The Sonoma County Board of Supervisors gave a chilly reception Tuesday to a proposal to cease all maintenance on 100 miles of rural roads.
The staff of the Department of Transportation and Public Works presented the move as a way to help close a $43 million gap in the county general fund.
But several supervisors looked dubious. Any attempt to release roadways to the elements would spark huge opposition from residents who consider basic road maintenance to be their right as taxpayers, Supervisor Valerie Brown said.
"People will say &‘I don't bother you, I don't get in your way,'" she said. "'But when something happens on the road, I expect it to be taken care of.'"
Brown and other supervisors asked Phil Demery, the county's director of transportation and public works, to present alternatives when they convene again Wednesday to consider the spectrum of cuts facing the county.
"It feels a little disingenuous to score savings like that when you haven't even had public hearings on that proposal," Brown said after the meeting.
But Demery said there's nowhere left to cut after years of insufficient funding for nearly 1,400 miles of county roads, the largest network of rural roads in the Bay Area.
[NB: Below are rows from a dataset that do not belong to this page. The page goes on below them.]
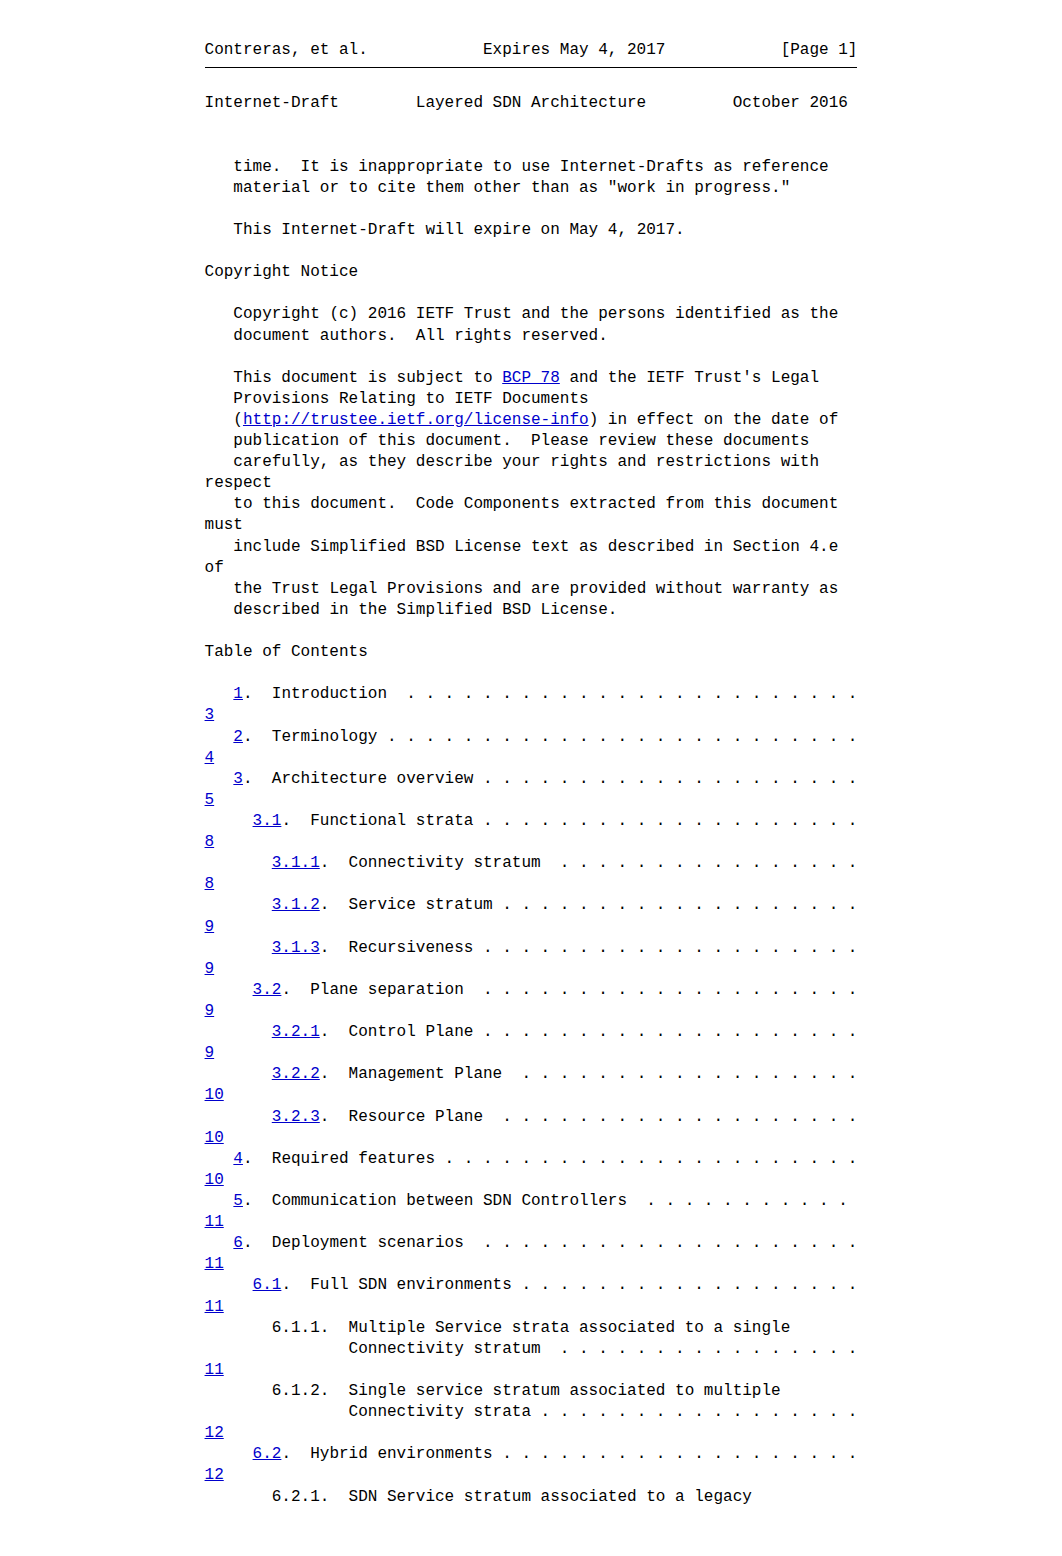Contreras, et al. Expires May 4, 2017[Page 1]
Internet-Draft        Layered SDN Architecture         October 2016


   time.  It is inappropriate to use Internet-Drafts as reference
   material or to cite them other than as "work in progress."

   This Internet-Draft will expire on May 4, 2017.

Copyright Notice

   Copyright (c) 2016 IETF Trust and the persons identified as the
   document authors.  All rights reserved.

   This document is subject to BCP 78 and the IETF Trust's Legal
   Provisions Relating to IETF Documents
   (http://trustee.ietf.org/license-info) in effect on the date of
   publication of this document.  Please review these documents
   carefully, as they describe your rights and restrictions with respect
   to this document.  Code Components extracted from this document must
   include Simplified BSD License text as described in Section 4.e of
   the Trust Legal Provisions and are provided without warranty as
   described in the Simplified BSD License.

Table of Contents

   1.  Introduction  . . . . . . . . . . . . . . . . . . . . . . . .  3
   2.  Terminology . . . . . . . . . . . . . . . . . . . . . . . . .  4
   3.  Architecture overview . . . . . . . . . . . . . . . . . . . .  5
     3.1.  Functional strata . . . . . . . . . . . . . . . . . . . .  8
       3.1.1.  Connectivity stratum  . . . . . . . . . . . . . . . .  8
       3.1.2.  Service stratum . . . . . . . . . . . . . . . . . . .  9
       3.1.3.  Recursiveness . . . . . . . . . . . . . . . . . . . .  9
     3.2.  Plane separation  . . . . . . . . . . . . . . . . . . . .  9
       3.2.1.  Control Plane . . . . . . . . . . . . . . . . . . . .  9
       3.2.2.  Management Plane  . . . . . . . . . . . . . . . . . . 10
       3.2.3.  Resource Plane  . . . . . . . . . . . . . . . . . . . 10
   4.  Required features . . . . . . . . . . . . . . . . . . . . . . 10
   5.  Communication between SDN Controllers  . . . . . . . . . . . 11
   6.  Deployment scenarios  . . . . . . . . . . . . . . . . . . . . 11
     6.1.  Full SDN environments . . . . . . . . . . . . . . . . . . 11
       6.1.1.  Multiple Service strata associated to a single
               Connectivity stratum  . . . . . . . . . . . . . . . . 11
       6.1.2.  Single service stratum associated to multiple
               Connectivity strata . . . . . . . . . . . . . . . . . 12
     6.2.  Hybrid environments . . . . . . . . . . . . . . . . . . . 12
       6.2.1.  SDN Service stratum associated to a legacy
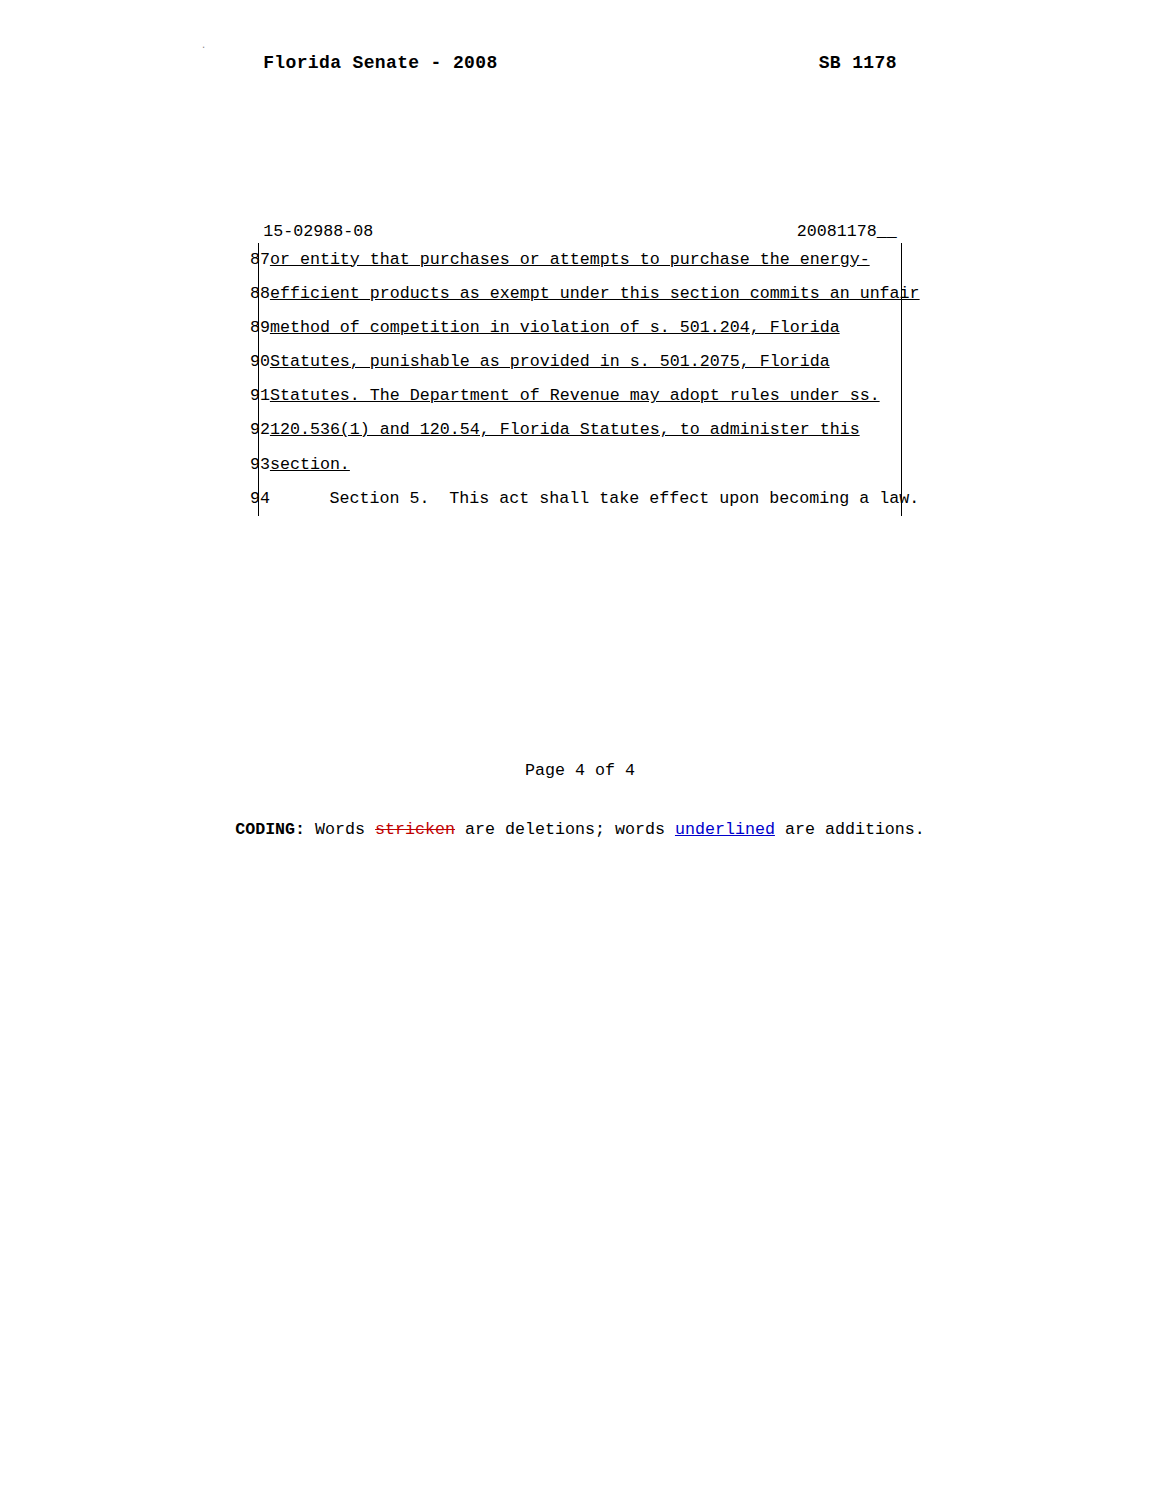.
Florida Senate - 2008
SB 1178
15-02988-08
20081178__
| 87 | or entity that purchases or attempts to purchase the energy- |
| 88 | efficient products as exempt under this section commits an unfair |
| 89 | method of competition in violation of s. 501.204, Florida |
| 90 | Statutes, punishable as provided in s. 501.2075, Florida |
| 91 | Statutes. The Department of Revenue may adopt rules under ss. |
| 92 | 120.536(1) and 120.54, Florida Statutes, to administer this |
| 93 | section. |
| 94 | Section 5. This act shall take effect upon becoming a law. |
Page 4 of 4
CODING: Words stricken are deletions; words underlined are additions.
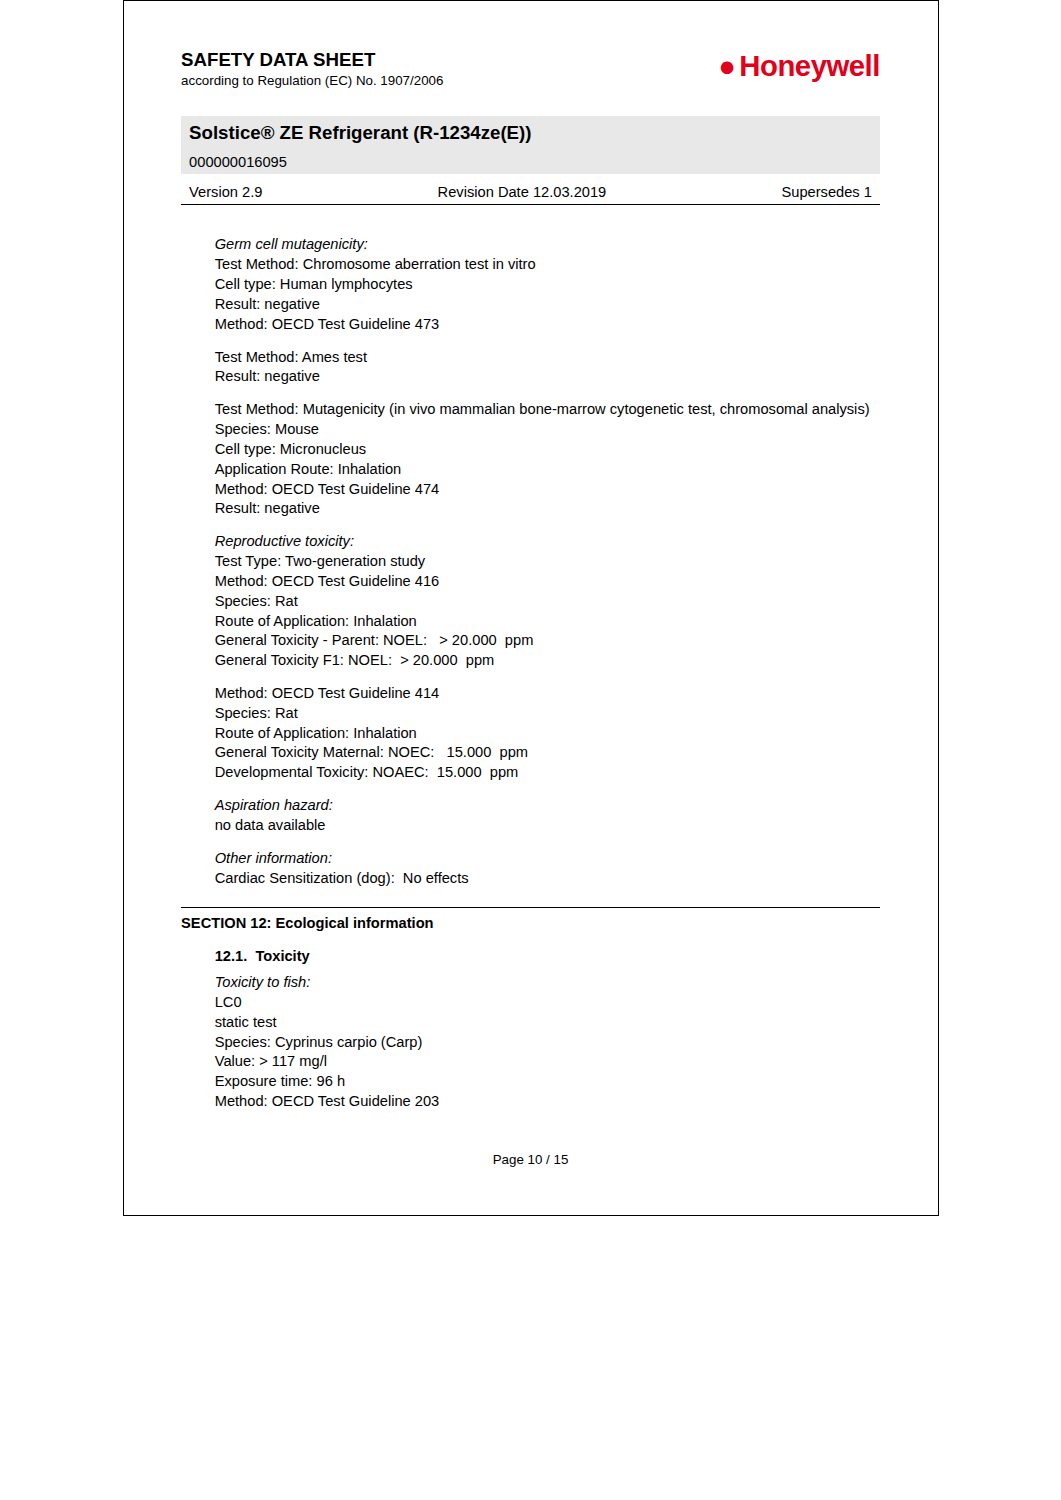SAFETY DATA SHEET
according to Regulation (EC) No. 1907/2006
●Honeywell
Solstice® ZE Refrigerant (R-1234ze(E))
000000016095
Version 2.9
Revision Date 12.03.2019
Supersedes 1
Germ cell mutagenicity:
Test Method: Chromosome aberration test in vitro
Cell type: Human lymphocytes
Result: negative
Method: OECD Test Guideline 473
Test Method: Ames test
Result: negative
Test Method: Mutagenicity (in vivo mammalian bone-marrow cytogenetic test, chromosomal analysis)
Species: Mouse
Cell type: Micronucleus
Application Route: Inhalation
Method: OECD Test Guideline 474
Result: negative
Reproductive toxicity:
Test Type: Two-generation study
Method: OECD Test Guideline 416
Species: Rat
Route of Application: Inhalation
General Toxicity - Parent: NOEL: > 20.000 ppm
General Toxicity F1: NOEL: > 20.000 ppm
Method: OECD Test Guideline 414
Species: Rat
Route of Application: Inhalation
General Toxicity Maternal: NOEC: 15.000 ppm
Developmental Toxicity: NOAEC: 15.000 ppm
Aspiration hazard:
no data available
Other information:
Cardiac Sensitization (dog): No effects
SECTION 12: Ecological information
12.1. Toxicity
Toxicity to fish:
LC0
static test
Species: Cyprinus carpio (Carp)
Value: > 117 mg/l
Exposure time: 96 h
Method: OECD Test Guideline 203
Page 10 / 15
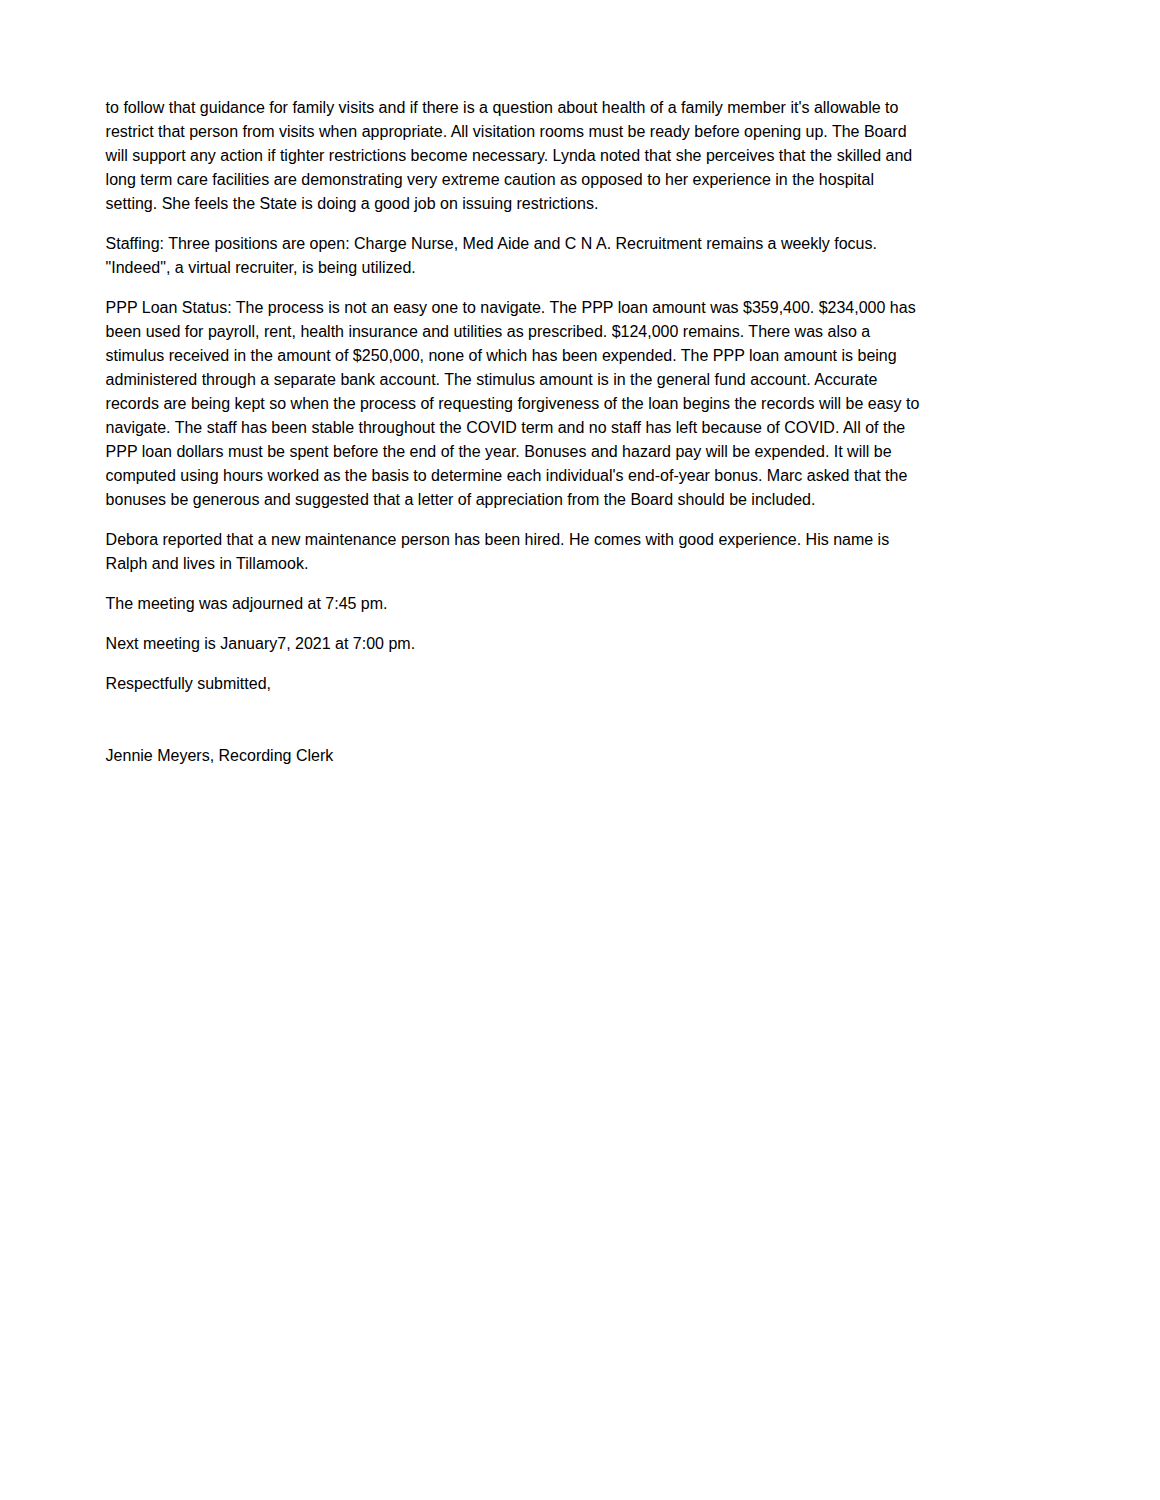to follow that guidance for family visits and if there is a question about health of a family member it's allowable to restrict that person from visits when appropriate. All visitation rooms must be ready before opening up. The Board will support any action if tighter restrictions become necessary. Lynda noted that she perceives that the skilled and long term care facilities are demonstrating very extreme caution as opposed to her experience in the hospital setting. She feels the State is doing a good job on issuing restrictions.
Staffing: Three positions are open: Charge Nurse, Med Aide and C N A. Recruitment remains a weekly focus. "Indeed", a virtual recruiter, is being utilized.
PPP Loan Status: The process is not an easy one to navigate. The PPP loan amount was $359,400. $234,000 has been used for payroll, rent, health insurance and utilities as prescribed. $124,000 remains. There was also a stimulus received in the amount of $250,000, none of which has been expended. The PPP loan amount is being administered through a separate bank account. The stimulus amount is in the general fund account. Accurate records are being kept so when the process of requesting forgiveness of the loan begins the records will be easy to navigate. The staff has been stable throughout the COVID term and no staff has left because of COVID. All of the PPP loan dollars must be spent before the end of the year. Bonuses and hazard pay will be expended. It will be computed using hours worked as the basis to determine each individual's end-of-year bonus. Marc asked that the bonuses be generous and suggested that a letter of appreciation from the Board should be included.
Debora reported that a new maintenance person has been hired. He comes with good experience. His name is Ralph and lives in Tillamook.
The meeting was adjourned at 7:45 pm.
Next meeting is January7, 2021 at 7:00 pm.
Respectfully submitted,
Jennie Meyers, Recording Clerk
Demery's proposal targets low-volume byways used by 400 vehicles a day or less, excepting roads where property owners have no other way out.
"Plan B," he said, would likely be to seasonally close two of the county's four road yards, which would reduce service levels everywhere.
"I just don't see a way out of the box we have put ourselves in," he said. "We have way too much infrastructure for the revenue that we have right now and that is not sustainable."